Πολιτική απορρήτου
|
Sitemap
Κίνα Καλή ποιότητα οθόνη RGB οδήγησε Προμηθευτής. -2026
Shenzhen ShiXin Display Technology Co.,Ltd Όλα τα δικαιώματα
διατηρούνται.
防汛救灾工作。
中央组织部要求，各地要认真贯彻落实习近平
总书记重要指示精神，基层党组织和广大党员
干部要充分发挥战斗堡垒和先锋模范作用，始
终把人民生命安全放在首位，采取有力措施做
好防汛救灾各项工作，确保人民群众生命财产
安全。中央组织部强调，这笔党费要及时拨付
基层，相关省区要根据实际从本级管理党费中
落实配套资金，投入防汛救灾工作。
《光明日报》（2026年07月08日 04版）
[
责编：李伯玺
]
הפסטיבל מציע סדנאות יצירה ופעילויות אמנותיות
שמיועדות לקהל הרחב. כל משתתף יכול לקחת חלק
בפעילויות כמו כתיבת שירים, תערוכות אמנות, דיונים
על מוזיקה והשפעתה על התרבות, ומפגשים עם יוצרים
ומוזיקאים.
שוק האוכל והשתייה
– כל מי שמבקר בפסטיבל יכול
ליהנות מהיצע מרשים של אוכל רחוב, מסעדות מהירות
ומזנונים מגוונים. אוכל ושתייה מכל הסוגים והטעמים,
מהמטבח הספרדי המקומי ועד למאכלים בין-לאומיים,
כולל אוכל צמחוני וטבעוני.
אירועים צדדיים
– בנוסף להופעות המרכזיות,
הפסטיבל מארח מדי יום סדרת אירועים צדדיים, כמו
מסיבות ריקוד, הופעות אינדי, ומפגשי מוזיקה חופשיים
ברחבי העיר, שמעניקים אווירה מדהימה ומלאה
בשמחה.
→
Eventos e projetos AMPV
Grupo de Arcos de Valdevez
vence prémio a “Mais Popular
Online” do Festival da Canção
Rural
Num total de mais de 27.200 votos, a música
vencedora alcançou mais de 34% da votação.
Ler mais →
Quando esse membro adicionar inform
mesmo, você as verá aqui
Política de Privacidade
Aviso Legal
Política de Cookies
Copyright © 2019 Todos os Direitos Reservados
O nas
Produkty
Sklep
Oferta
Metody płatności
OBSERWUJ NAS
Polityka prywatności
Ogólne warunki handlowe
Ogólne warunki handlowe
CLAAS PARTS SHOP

▬▬▬▬▬▬

**Problem to solve**
Write out, please, only the lines from the one with "OBSERWUJ NAS" through the last line above, both included and unchanged.

**Exercise solution**
OBSERWUJ NAS
Polityka prywatności
Ogólne warunki handlowe
Ogólne warunki handlowe
CLAAS PARTS SHOP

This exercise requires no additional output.